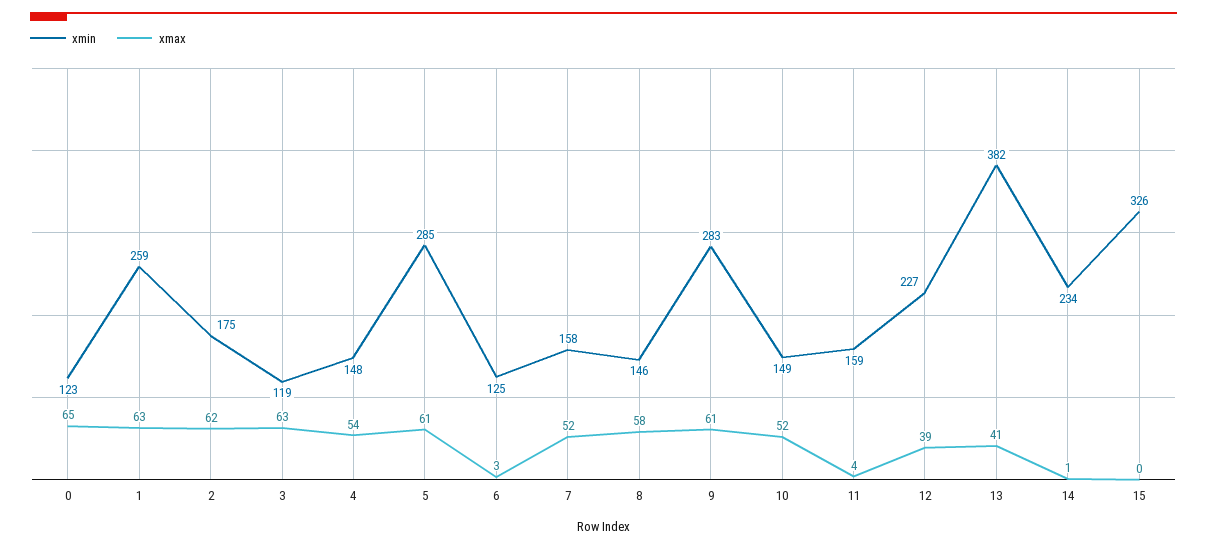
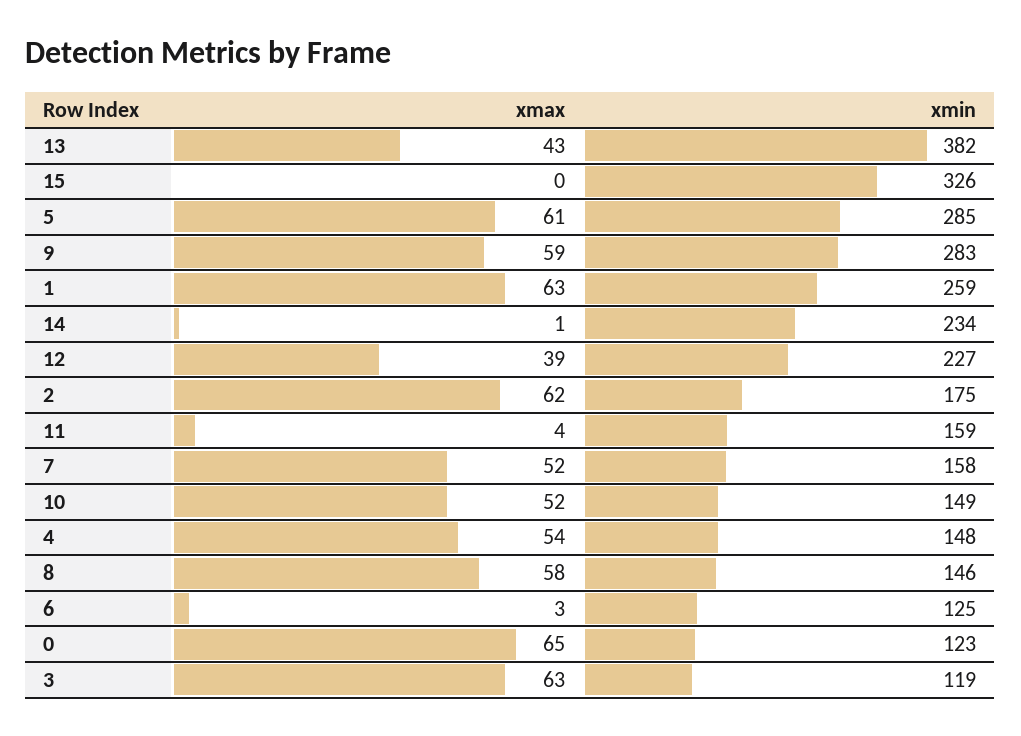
  {
    "xmin": {
      "0": 123,
      "1": 259,
      "2": 175,
      "3": 119,
      "4": 148,
      "5": 285,
      "6": 125,
      "7": 158,
      "8": 146,
      "9": 283,
      "10": 149,
      "11": 159,
      "12": 227,
      "13": 382,
      "14": 234,
      "15": 326
    },
    "xmax": {
      "0": 65,
      "1": 63,
      "2": 62,
      "3": 63,
      "4": 54,
      "5": 61,
      "6": 3,
      "7": 52,
      "8": 58,
-     "9": 61,
+     "9": 59,
      "10": 52,
      "11": 4,
      "12": 39,
-     "13": 41,
+     "13": 43,
      "14": 1,
      "15": 0
    }
  }

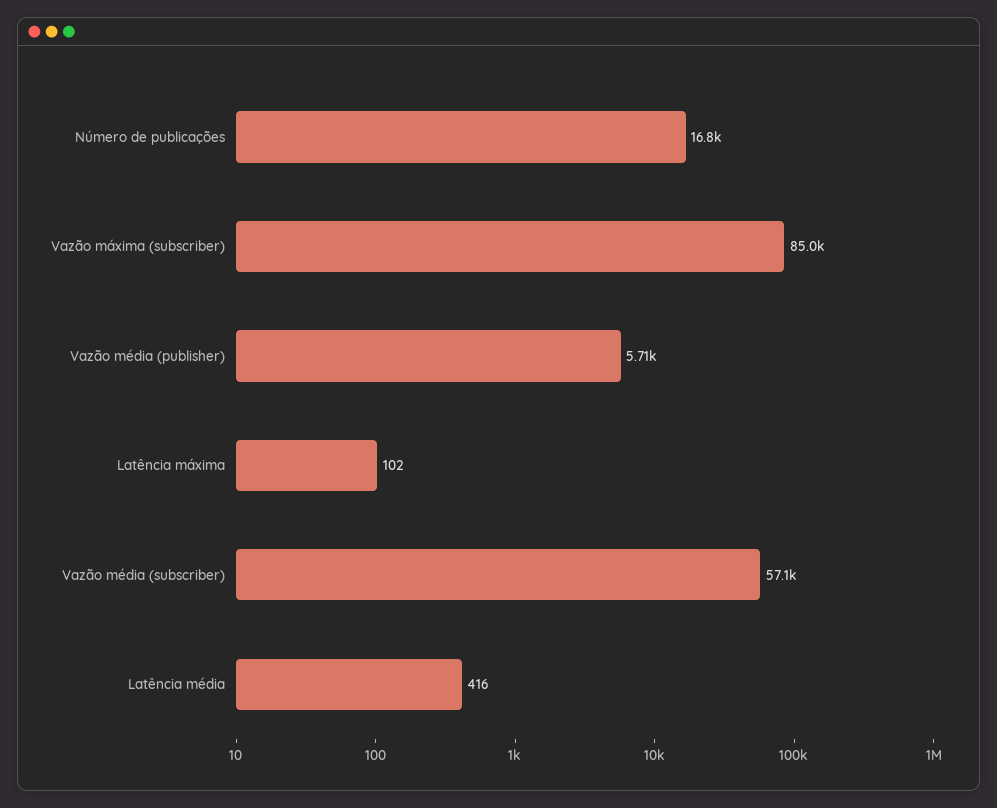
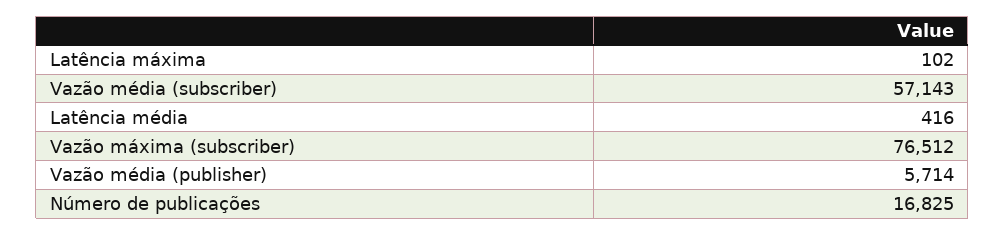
  {
    "Número de publicações": 16825,
-   "Vazão máxima (subscriber)": 85000,
+   "Vazão máxima (subscriber)": 76512,
    "Vazão média (publisher)": 5714,
    "Latência máxima": 102,
    "Vazão média (subscriber)": 57143,
    "Latência média": 416
  }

Exercise requirements »
What you output should match the records line for line, minus the pictures.

Result of the task »
  {
    "xmin": {
      "0": 123,
      "1": 259,
      "2": 175,
      "3": 119,
      "4": 148,
      "5": 285,
      "6": 125,
      "7": 158,
      "8": 146,
      "9": 283,
      "10": 149,
      "11": 159,
      "12": 227,
      "13": 382,
      "14": 234,
      "15": 326
    },
    "xmax": {
      "0": 65,
      "1": 63,
      "2": 62,
      "3": 63,
      "4": 54,
      "5": 61,
      "6": 3,
      "7": 52,
      "8": 58,
-     "9": 61,
+     "9": 59,
      "10": 52,
      "11": 4,
      "12": 39,
-     "13": 41,
+     "13": 43,
      "14": 1,
      "15": 0
    }
  }

  {
    "Número de publicações": 16825,
-   "Vazão máxima (subscriber)": 85000,
+   "Vazão máxima (subscriber)": 76512,
    "Vazão média (publisher)": 5714,
    "Latência máxima": 102,
    "Vazão média (subscriber)": 57143,
    "Latência média": 416
  }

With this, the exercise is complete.